=== Entries supplied ===

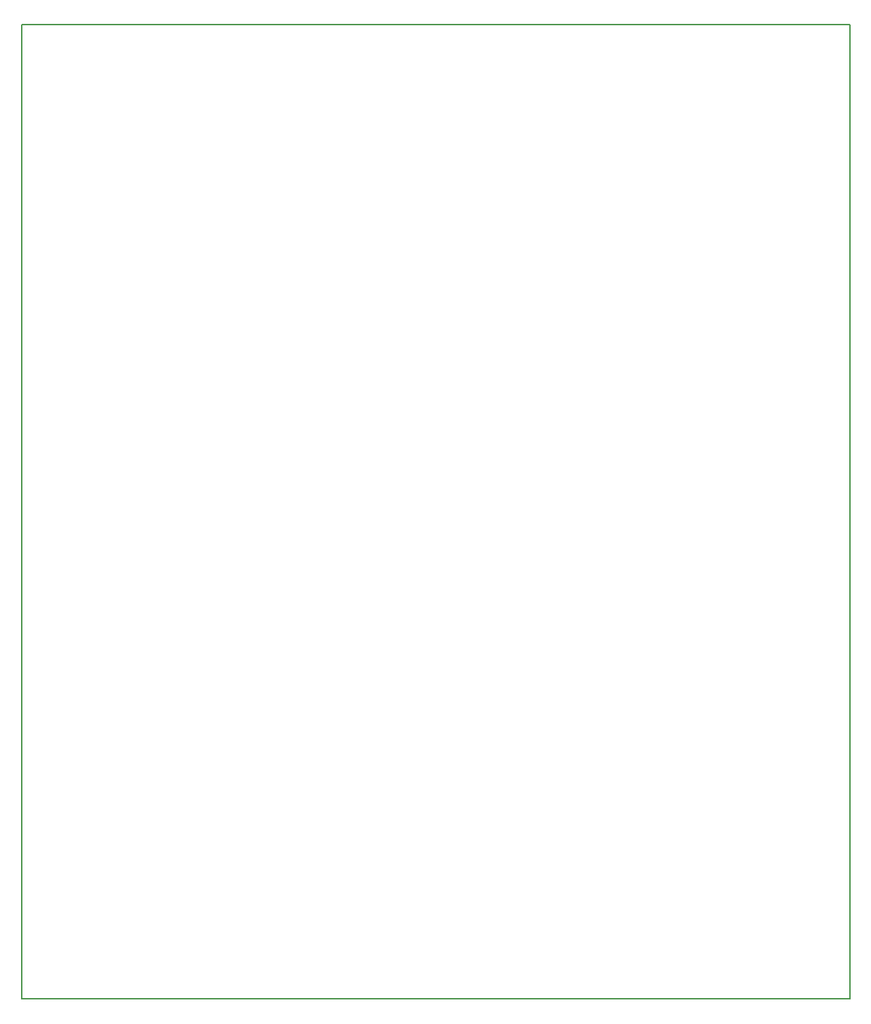
<source format=gm1>
G04*
G04 #@! TF.GenerationSoftware,Altium Limited,Altium Designer,23.10.1 (27)*
G04*
G04 Layer_Color=16711935*
%FSLAX25Y25*%
%MOIN*%
G70*
G04*
G04 #@! TF.SameCoordinates,25415466-D0CE-43B0-AC23-F92A6D1D0972*
G04*
G04*
G04 #@! TF.FilePolarity,Positive*
G04*
G01*
G75*
%ADD12C,0.00787*%
D12*
X393701Y0D02*
Y462598D01*
X-0D02*
X393701D01*
X-0Y0D02*
Y462598D01*
Y0D02*
X393701D01*
M02*

</source>
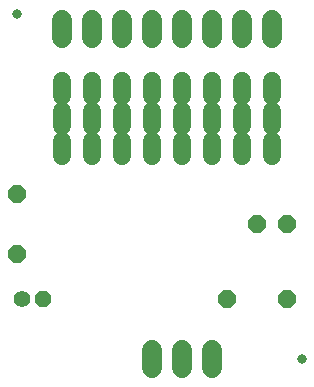
<source format=gbs>
G75*
G70*
%OFA0B0*%
%FSLAX24Y24*%
%IPPOS*%
%LPD*%
%AMOC8*
5,1,8,0,0,1.08239X$1,22.5*
%
%ADD10C,0.0316*%
%ADD11C,0.0680*%
%ADD12OC8,0.0600*%
%ADD13OC8,0.0560*%
%ADD14C,0.0560*%
%ADD15C,0.0600*%
D10*
X010720Y001105D03*
X001220Y012605D03*
D11*
X002720Y012405D02*
X002720Y011805D01*
X003720Y011805D02*
X003720Y012405D01*
X004720Y012405D02*
X004720Y011805D01*
X005720Y011805D02*
X005720Y012405D01*
X006720Y012405D02*
X006720Y011805D01*
X007720Y011805D02*
X007720Y012405D01*
X008720Y012405D02*
X008720Y011805D01*
X009720Y011805D02*
X009720Y012405D01*
X007720Y001405D02*
X007720Y000805D01*
X006720Y000805D02*
X006720Y001405D01*
X005720Y001405D02*
X005720Y000805D01*
D12*
X008220Y003105D03*
X010220Y003105D03*
X010220Y005605D03*
X009220Y005605D03*
X001220Y006605D03*
X001220Y004605D03*
D13*
X002070Y003105D03*
D14*
X001370Y003105D03*
D15*
X002720Y007845D02*
X002720Y008365D01*
X002720Y008845D02*
X002720Y009365D01*
X002720Y009845D02*
X002720Y010365D01*
X003720Y010365D02*
X003720Y009845D01*
X003720Y009365D02*
X003720Y008845D01*
X003720Y008365D02*
X003720Y007845D01*
X004720Y007845D02*
X004720Y008365D01*
X004720Y008845D02*
X004720Y009365D01*
X004720Y009845D02*
X004720Y010365D01*
X005720Y010365D02*
X005720Y009845D01*
X005720Y009365D02*
X005720Y008845D01*
X005720Y008365D02*
X005720Y007845D01*
X006720Y007845D02*
X006720Y008365D01*
X006720Y008845D02*
X006720Y009365D01*
X006720Y009845D02*
X006720Y010365D01*
X007720Y010365D02*
X007720Y009845D01*
X007720Y009365D02*
X007720Y008845D01*
X007720Y008365D02*
X007720Y007845D01*
X008720Y007845D02*
X008720Y008365D01*
X008720Y008845D02*
X008720Y009365D01*
X008720Y009845D02*
X008720Y010365D01*
X009720Y010365D02*
X009720Y009845D01*
X009720Y009365D02*
X009720Y008845D01*
X009720Y008365D02*
X009720Y007845D01*
M02*

</source>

===

(Request)
Copy each line above that contains the word "source".

(Task response)
<source format=gm1>
</source>
<source format=gbs>
</source>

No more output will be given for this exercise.